5 - double clears, all within the time, recorded on cross-country and show jumping days by Amande de B’Neville, Falco, Lordships Graffalo, Zaragoza and Leamore Master Plan (ISH).
4 - year-old Sligo Candy Boy half-brother to Off The Record for sale.
3 - Selle Français individual gold medal horses in the past 20 years:
Espoir de la Mare (2002), Opgun Louvo (2014) and Banzai du Loire (2022).
2 - mares in the top-10: Amande de B’Neville and Zaragoza.
1 - Irish Sport Horse team medal horse at Pratoni: Off The Record (silver).
0 - penalty show jumping rounds for the Irish Sport Horses Leamore Master Plan, Monbeg By Design and Off The Record.
Did you know
The nine-year-old mare was the youngest in the Pratoni top-10 for the best-placed French rider Gaspard Maksud. “Jessie Heatherington, a lady from Donegal, bred Saracen’s Pride out of Sandra’s Pride, who, as I recall, was an unregistered mare,” Jane told The Irish Field this week.

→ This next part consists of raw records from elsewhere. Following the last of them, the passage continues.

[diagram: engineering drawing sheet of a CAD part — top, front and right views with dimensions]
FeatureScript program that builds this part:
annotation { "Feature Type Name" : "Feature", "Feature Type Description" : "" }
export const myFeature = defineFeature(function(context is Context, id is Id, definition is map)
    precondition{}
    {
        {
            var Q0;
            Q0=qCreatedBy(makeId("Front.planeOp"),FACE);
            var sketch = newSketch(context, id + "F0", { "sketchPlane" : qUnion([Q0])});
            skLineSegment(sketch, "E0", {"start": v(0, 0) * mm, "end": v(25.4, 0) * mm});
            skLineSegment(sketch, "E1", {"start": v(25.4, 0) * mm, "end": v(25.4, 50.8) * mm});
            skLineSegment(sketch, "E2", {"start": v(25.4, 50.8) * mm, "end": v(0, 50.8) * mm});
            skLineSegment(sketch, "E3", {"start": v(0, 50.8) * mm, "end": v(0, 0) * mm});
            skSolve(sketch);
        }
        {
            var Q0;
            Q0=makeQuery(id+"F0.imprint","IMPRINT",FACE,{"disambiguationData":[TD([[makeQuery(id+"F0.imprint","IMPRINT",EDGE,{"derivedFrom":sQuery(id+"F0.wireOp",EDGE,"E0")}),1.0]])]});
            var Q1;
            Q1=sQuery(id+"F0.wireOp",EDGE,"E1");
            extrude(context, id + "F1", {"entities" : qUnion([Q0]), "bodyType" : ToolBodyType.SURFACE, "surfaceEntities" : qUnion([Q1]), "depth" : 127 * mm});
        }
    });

“A quality mare, though not quite as much the blood type that Zoe [Zaragoza] is. From the very beginning, I was struck by Zara’s class and quality and managed to buy her.
“Thinking she could do with a break I decided to breed from her and selected Cevin Z as the stallion I would use. Talking to the locally based Donal Barnwell, he commended the stallion for his talent, athleticism and temperament - an easy and really kind horse - and after seeing some of his fantastically beautiful and talented offspring I was smitten, he was a fabulous stallion and I’ve never regretted that decision,” added Jane.